The Greek Festival of Epiphany, or 'The Blessing of the Waters', is held every year on January 6 throughout all of Greece. This is the special occasion when many daring young Greek men brave the chilly waters to dive for a cross after it has been blessed by a priest and thrown into the water. For his gallantry, the first man who recovers the cross is said to have good luck throughout the coming year. The day long festival also features the blessing of small boats and ships, and later on affords entertainment, music, dancing and food to all those present.

But Epiphany is not just a Greek event, it is also celebrated around the world on January 6 by the Anglican and Roman Catholic churches as well. In Tarpon Springs, Florida for instance, this particular event is held in high regard and has become a world class tourist attraction, which draws more than 40,000 visitors a year. Of course, Tarpon Springs has never looked like a typical Florida community to begin with and it probably never will. As one strolls along Dodecanese Boulevard, it tricks one's senses as the aroma of freshly baked Greek pastries and festive Greek melodies fill the air. Fishermen, shopkeepers and other businessmen exchange greetings in Greek. No need to double check your passport, this is Florida, even though one has the impression of strolling through a seaside Mediterranean village on the Greek islands.

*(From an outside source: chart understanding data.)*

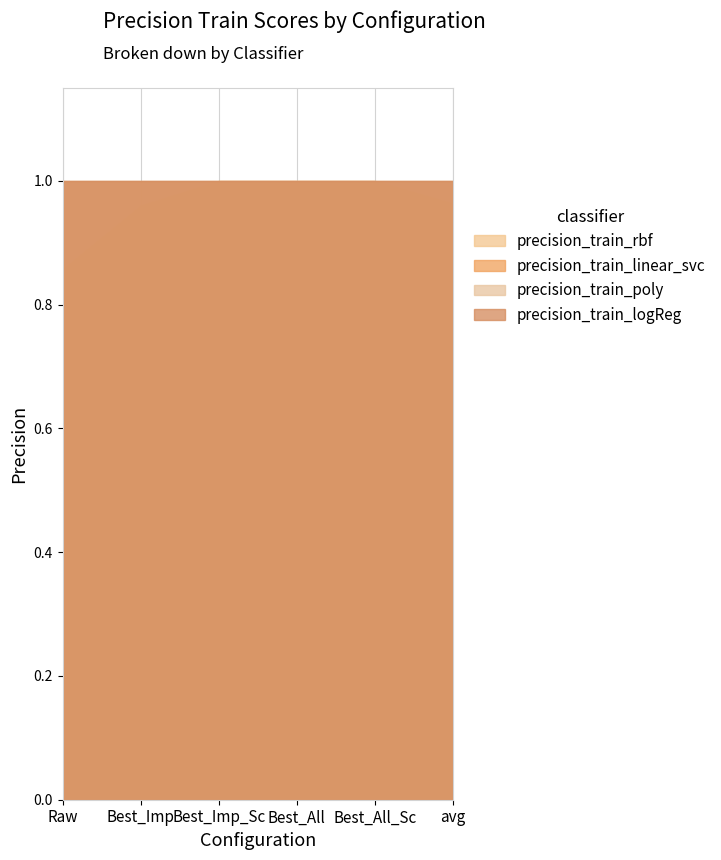

Count the precision_train_rbf values in the range 0 to 1.

6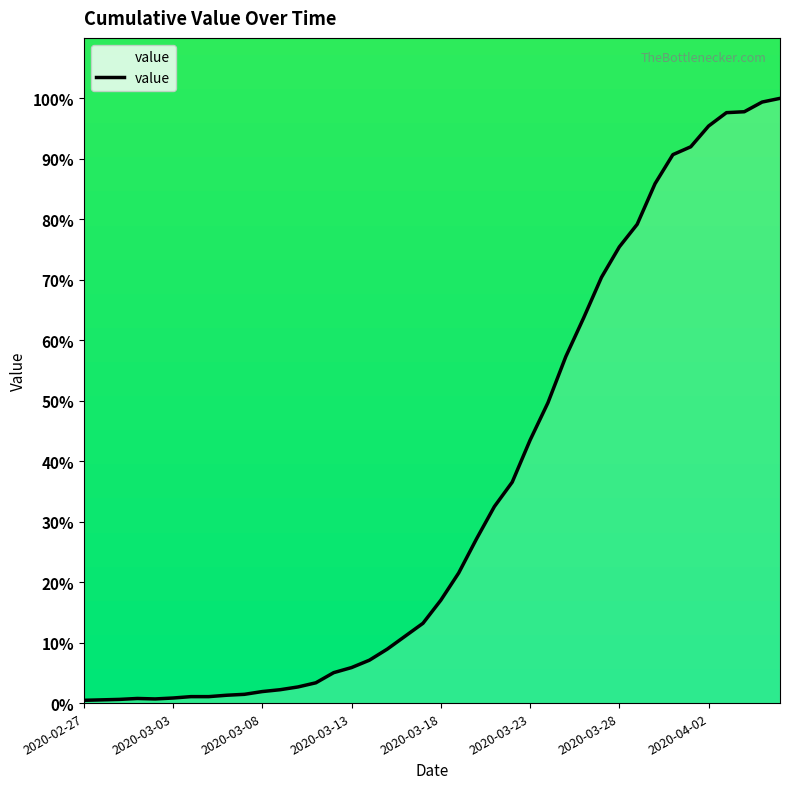

What is the maximum value shown in the chart?

100.0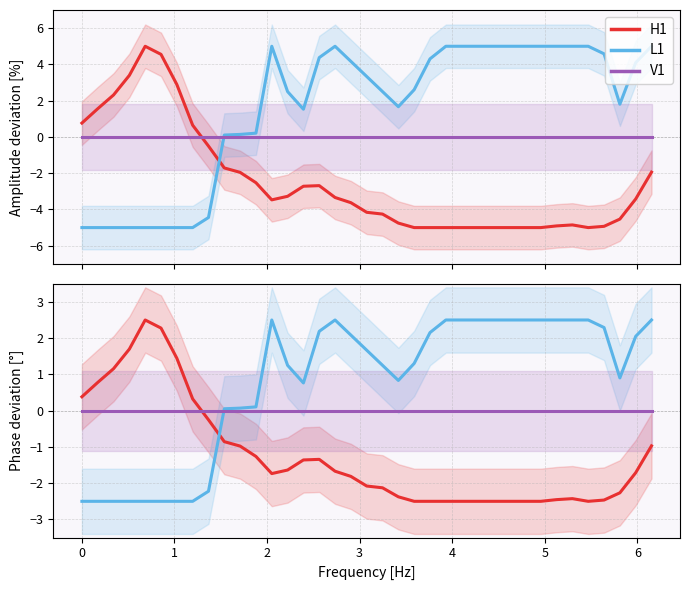

Which series has the widest spread of values?

H1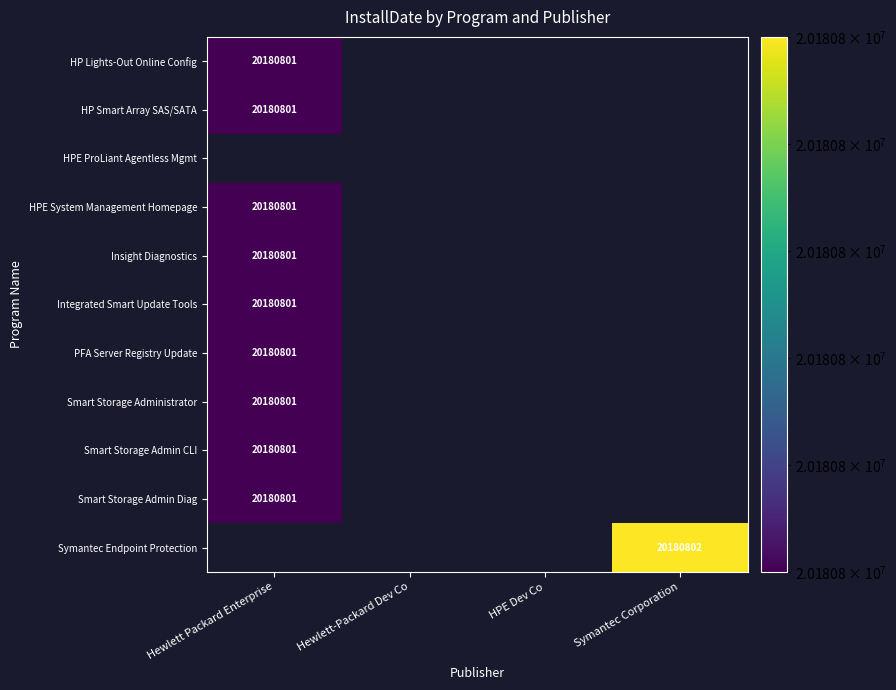

True or false: Integrated Smart Update Tools has a value of 0 at 1.

True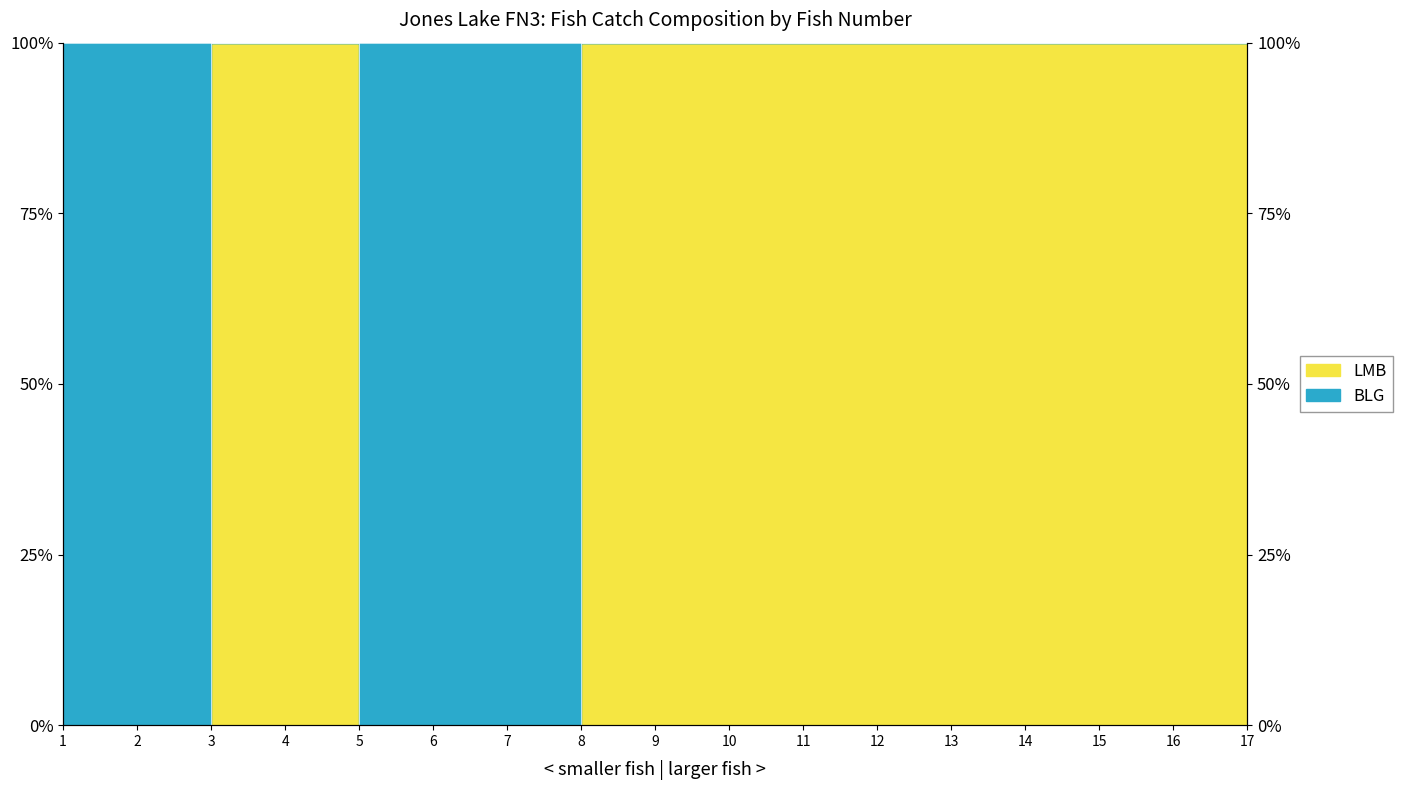

Reading left to right, transcribe all the data shown in this chart.

0	0	100	100	0	0	0	100	100	100	100	100	100	100	100	100	100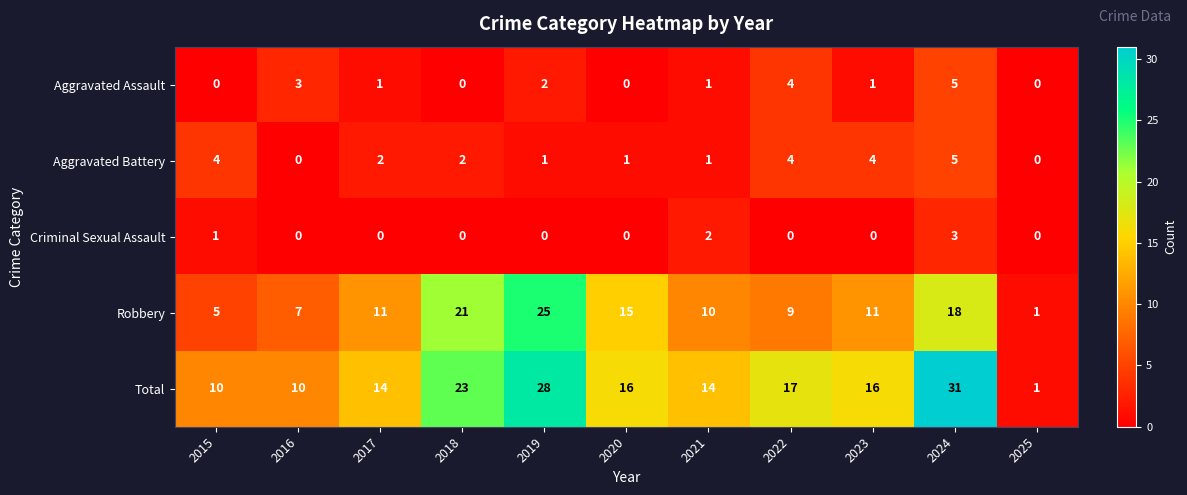

What is the sum of the Robbery values at 2017 and 2019?

36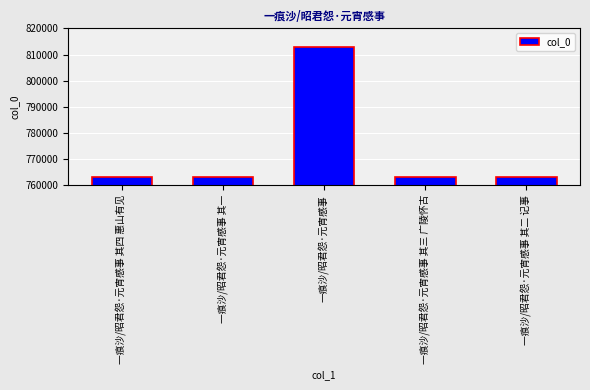

Approximately how many times larger is the value at 一痕沙/昭君怨·元宵感事 其一 compared to 一痕沙/昭君怨·元宵感事?

0.9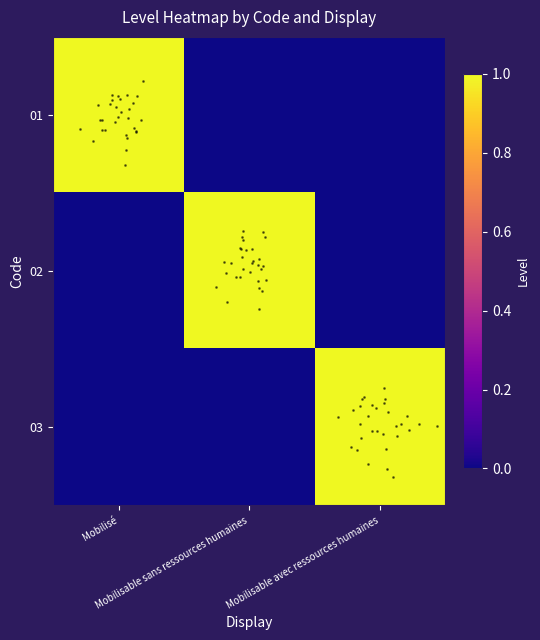

How many data points does each series have?

3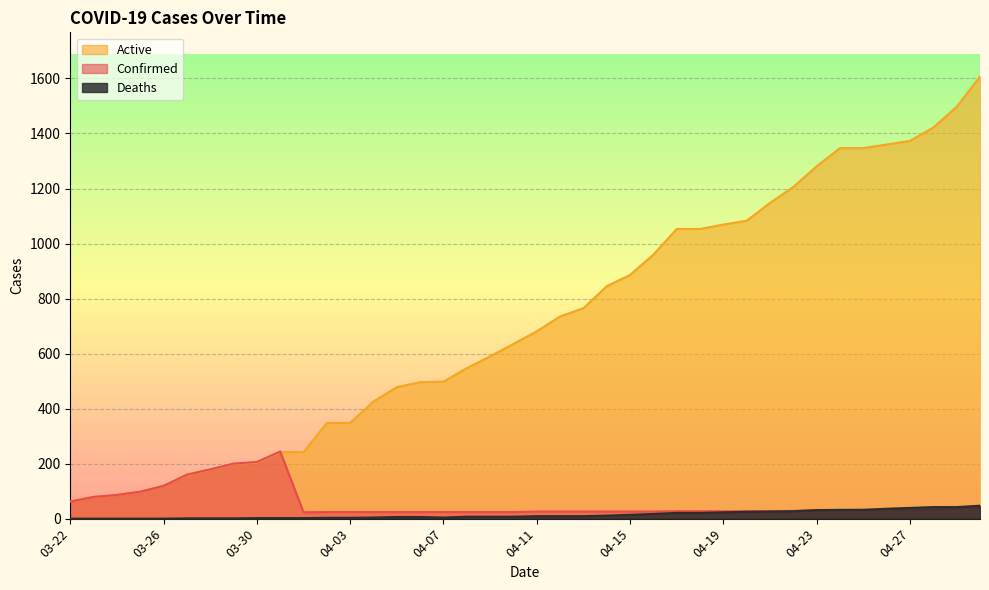

Reading left to right, extract all data points from this chart.

Confirmed: 03-22=62	03-23=79	03-24=86	03-25=98	03-26=119	03-27=160	03-28=179	03-29=200	03-30=206	03-31=244	04-01=23	04-02=24	04-03=24	04-04=24	04-05=24	04-06=24	04-07=24	04-08=24	04-09=24	04-10=24	04-11=26	04-12=26	04-13=26	04-14=26	04-15=26	04-16=26	04-17=27	04-18=27	04-19=27	04-20=27	04-21=27	04-22=28	04-23=31	04-24=31	04-25=32	04-26=32	04-27=32	04-28=32	04-29=38	04-30=42
Deaths: 03-22=0	03-23=0	03-24=0	03-25=0	03-26=0	03-27=1	03-28=1	03-29=1	03-30=2	03-31=2	04-01=2	04-02=3	04-03=3	04-04=4	04-05=6	04-06=6	04-07=4	04-08=7	04-09=7	04-10=7	04-11=9	04-12=9	04-13=9	04-14=11	04-15=14	04-16=17	04-17=21	04-18=21	04-19=23	04-20=25	04-21=26	04-22=27	04-23=31	04-24=32	04-25=32	04-26=36	04-27=39	04-28=42	04-29=42	04-30=47
Active: 03-22=62	03-23=79	03-24=86	03-25=98	03-26=119	03-27=159	03-28=178	03-29=199	03-30=204	03-31=242	04-01=242	04-02=348	04-03=348	04-04=426	04-05=478	04-06=496	04-07=498	04-08=547	04-09=590	04-10=635	04-11=681	04-12=735	04-13=765	04-14=845	04-15=886	04-16=960	04-17=1053	04-18=1053	04-19=1069	04-20=1083	04-21=1148	04-22=1206	04-23=1281	04-24=1347	04-25=1347	04-26=1360	04-27=1373	04-28=1422	04-29=1497	04-30=1607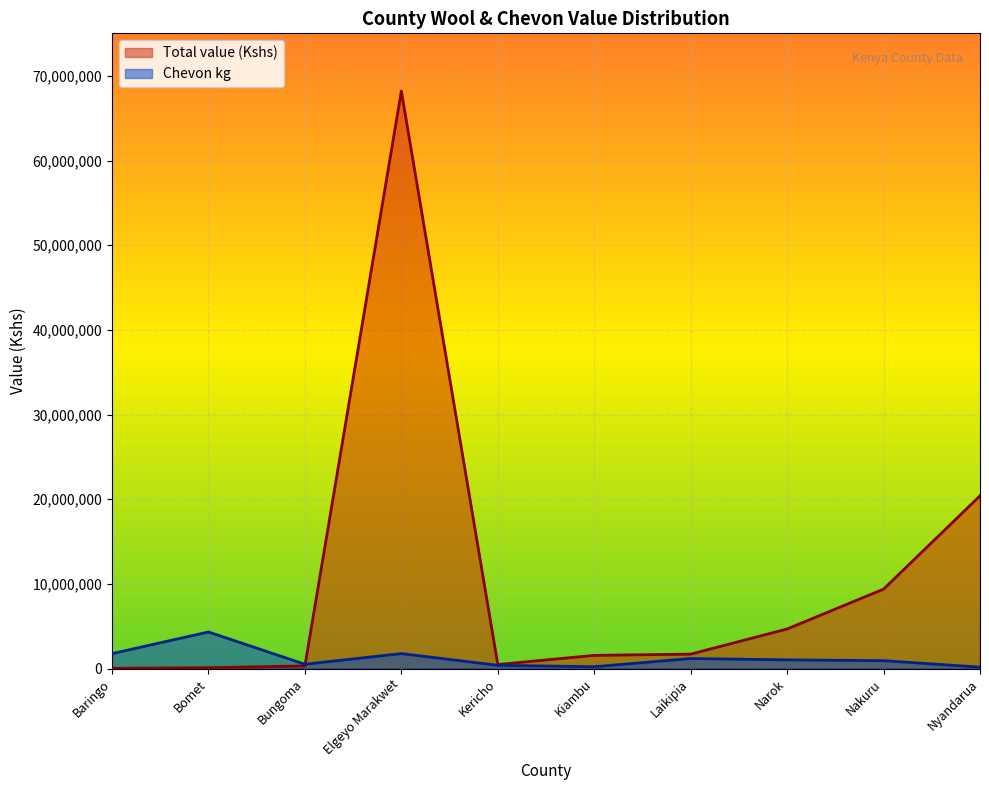

What is the spread (max minus min) of values at Kiambu?

1342279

The Epiphany festival is said to have originated in the Eastern Orthodox Church, where it is also still recognized as the anniversary of the baptism of Jesus Christ in the Western churches. Epiphany principally commemorates the revelation to the Gentiles of Jesus Christ as the Savior, as portrayed by the coming of the Three Wise Men. Most of the major festivities of Epiphany in Greece are held in the large Athens port of Piraeus, however, activities are also held in many towns and villages throughout Greece.